İsveç hükümetinin politikaları Paris İklim Anlaşması ile aynı hizaya gelinceye kadar Greta her cuma parlamento binasının önünde oturma eylemini sürdürme niyetinde. Bu kararlılık da onu 'tuhaf tezatlar' dediği duruma sürüklemiş: yani bir yanda matematik ödevi ile öbür yanda gezegeni kurtarma savaşını dengelemek; bir yandan öğretmenlerini cankulağı ile dinlerken, bir yandan da dünya liderlerinin ham halatlığını yerden yere vurmak; iklim değişikliğinin varoluşumuza getirdiği tehdidi bir kefeye, lisede hangi derslerin seçileceği konusunu da öbür kefeye koymak gibi tezatlar...

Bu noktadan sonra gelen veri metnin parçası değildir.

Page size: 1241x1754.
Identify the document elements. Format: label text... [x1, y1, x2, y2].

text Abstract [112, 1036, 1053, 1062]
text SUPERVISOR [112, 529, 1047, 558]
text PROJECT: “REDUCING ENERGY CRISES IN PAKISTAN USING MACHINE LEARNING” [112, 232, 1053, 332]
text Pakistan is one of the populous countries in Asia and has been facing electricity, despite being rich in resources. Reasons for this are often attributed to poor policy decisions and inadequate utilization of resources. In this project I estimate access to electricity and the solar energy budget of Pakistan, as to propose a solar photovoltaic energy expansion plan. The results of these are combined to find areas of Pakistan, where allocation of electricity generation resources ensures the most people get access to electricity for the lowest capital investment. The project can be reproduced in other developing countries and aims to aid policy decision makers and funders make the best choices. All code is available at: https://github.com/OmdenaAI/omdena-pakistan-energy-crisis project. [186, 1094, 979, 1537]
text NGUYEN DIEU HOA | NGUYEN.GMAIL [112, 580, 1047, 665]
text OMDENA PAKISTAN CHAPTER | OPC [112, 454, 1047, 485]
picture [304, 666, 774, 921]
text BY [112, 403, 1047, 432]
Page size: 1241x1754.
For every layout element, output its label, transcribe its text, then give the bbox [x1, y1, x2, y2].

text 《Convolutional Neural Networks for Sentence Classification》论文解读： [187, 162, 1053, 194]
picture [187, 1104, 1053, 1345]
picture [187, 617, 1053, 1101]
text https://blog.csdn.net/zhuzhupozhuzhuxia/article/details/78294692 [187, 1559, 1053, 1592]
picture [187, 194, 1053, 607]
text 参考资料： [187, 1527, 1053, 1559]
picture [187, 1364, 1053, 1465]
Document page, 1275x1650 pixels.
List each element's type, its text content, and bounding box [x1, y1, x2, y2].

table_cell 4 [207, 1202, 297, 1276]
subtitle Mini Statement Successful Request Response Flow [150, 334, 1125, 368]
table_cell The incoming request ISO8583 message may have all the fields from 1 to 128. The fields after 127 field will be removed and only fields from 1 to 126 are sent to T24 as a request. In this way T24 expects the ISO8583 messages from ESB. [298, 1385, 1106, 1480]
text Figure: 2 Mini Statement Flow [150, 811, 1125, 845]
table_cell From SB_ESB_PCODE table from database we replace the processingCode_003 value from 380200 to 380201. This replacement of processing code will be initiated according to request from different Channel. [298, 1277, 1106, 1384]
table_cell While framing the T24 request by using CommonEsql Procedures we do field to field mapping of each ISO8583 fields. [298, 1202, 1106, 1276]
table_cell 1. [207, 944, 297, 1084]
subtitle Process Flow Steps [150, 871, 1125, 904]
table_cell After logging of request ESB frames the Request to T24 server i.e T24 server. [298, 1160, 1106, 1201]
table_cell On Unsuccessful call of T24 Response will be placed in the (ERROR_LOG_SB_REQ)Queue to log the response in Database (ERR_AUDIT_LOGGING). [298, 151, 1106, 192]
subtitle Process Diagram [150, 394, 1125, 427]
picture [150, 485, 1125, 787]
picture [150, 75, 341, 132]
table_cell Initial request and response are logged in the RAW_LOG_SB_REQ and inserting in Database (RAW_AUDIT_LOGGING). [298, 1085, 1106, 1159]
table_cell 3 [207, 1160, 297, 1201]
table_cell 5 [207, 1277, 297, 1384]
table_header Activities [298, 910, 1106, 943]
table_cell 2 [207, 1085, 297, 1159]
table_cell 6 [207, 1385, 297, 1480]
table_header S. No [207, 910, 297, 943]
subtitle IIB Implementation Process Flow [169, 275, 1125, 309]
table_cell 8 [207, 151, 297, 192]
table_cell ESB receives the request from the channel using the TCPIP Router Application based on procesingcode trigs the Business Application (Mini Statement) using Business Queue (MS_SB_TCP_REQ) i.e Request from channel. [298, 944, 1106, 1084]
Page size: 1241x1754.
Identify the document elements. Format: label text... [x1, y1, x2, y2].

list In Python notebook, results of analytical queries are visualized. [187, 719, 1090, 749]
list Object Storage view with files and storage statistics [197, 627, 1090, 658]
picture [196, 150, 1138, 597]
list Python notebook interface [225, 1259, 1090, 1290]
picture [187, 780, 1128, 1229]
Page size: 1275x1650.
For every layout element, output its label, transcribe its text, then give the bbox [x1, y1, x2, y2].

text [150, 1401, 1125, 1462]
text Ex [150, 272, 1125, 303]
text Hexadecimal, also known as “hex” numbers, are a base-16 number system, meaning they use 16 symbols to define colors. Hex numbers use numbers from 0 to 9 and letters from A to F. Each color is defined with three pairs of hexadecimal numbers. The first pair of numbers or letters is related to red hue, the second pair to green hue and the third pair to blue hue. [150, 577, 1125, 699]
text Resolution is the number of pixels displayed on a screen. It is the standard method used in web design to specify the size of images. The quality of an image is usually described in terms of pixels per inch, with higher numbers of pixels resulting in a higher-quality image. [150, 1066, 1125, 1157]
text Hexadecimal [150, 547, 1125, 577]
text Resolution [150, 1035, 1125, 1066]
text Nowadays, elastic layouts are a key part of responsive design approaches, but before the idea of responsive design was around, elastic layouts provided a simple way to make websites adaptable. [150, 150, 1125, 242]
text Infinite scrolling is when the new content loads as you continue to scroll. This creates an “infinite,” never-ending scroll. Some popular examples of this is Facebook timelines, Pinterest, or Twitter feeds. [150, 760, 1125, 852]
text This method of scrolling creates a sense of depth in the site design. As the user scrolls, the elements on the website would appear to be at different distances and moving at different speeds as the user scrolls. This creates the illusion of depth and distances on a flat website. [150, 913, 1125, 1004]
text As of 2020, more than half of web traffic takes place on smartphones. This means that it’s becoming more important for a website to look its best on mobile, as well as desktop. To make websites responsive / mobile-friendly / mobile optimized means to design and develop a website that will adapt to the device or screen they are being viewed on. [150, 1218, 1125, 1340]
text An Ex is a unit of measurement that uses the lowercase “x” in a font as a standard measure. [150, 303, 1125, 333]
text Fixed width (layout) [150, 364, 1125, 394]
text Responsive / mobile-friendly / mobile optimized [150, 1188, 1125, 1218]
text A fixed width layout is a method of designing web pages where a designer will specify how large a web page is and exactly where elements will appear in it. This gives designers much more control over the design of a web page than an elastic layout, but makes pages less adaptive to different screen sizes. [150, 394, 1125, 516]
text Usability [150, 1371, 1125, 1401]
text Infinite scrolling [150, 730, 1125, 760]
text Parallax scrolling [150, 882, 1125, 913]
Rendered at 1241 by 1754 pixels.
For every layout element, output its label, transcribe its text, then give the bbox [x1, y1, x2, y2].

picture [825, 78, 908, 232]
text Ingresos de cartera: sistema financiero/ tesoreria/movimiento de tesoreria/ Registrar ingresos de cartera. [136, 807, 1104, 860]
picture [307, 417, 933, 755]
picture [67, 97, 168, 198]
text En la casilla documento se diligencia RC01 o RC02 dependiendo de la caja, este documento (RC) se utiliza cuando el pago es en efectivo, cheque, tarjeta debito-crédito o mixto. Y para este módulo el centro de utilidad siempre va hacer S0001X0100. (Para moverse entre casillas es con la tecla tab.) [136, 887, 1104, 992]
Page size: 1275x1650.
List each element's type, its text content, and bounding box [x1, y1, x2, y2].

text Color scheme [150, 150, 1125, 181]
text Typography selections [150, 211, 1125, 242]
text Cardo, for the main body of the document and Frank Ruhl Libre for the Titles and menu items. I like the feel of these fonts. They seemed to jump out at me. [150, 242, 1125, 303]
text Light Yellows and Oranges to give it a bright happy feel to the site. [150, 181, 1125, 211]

Bu, meşakkatli bir süreç olabiliyor. Greta okula gidiş hazırlığı için hâlâ sabahın altısında kalkıyor. Mülakatlar ve konuşma hazırlama süreçleri, onu günde 12, hatta bazen 15 saat çalışmak zorunda bırakabiliyor. “Tabii, bayağı enerjisini alıyor insanın” diyor Greta. “Fazla boş vaktim kalmıyor. Ama kendime bu işi neden yaptığımı sık sık hatırlatıyorum, ve ayrıca elimden geldiğince en iyisini yapmaya çalışıyorum.” Şu âna kadar bunlar onun derslerdeki performansını etkilemiş gibi de görünmüyor. Ödevlerine rahat yetişebiliyor ve babasının dediğine göre de sınıfta ilk 5 içinde yer alıyor.

Ve şimdi iklim konusunda aktif olduğu için artık yalnız değil, sessiz ve suskun değil, ve öyle depresyonda da değil. Bir fark yaratabilmek için çaba harcarken, bunlara yer kalmayacak kadar meşgul biri o artık. Ve, kendisinden memnun.

Bu cuma, İsveç parlamentosu önünde her zamanki köşesine geçtiğinde, sınıf arkadaşları ve başka okullardan öğrenciler de onun yanında olacak. “Uluslararası bakımdan çok çok büyük birşey olacak bu sefer” diyor Greta. “Biz artık bunu kabul etmiyoruz diyen yüz binlerce çocuk okul kırıyor olacak. Ve sanırım bu daha başlangıç. Sanırım ufukta değişim görünüyor ve insanlar kendi gelecekleri için ayağa kalkacak.”

Ve sonra da aktivistimiz, birden yeniyetme kız oluveriyor. “Bunu dört gözle bekliyorum. Ertesi günkü resimleri görmeyi de öyle. Bayağı eğlenceli olacak.”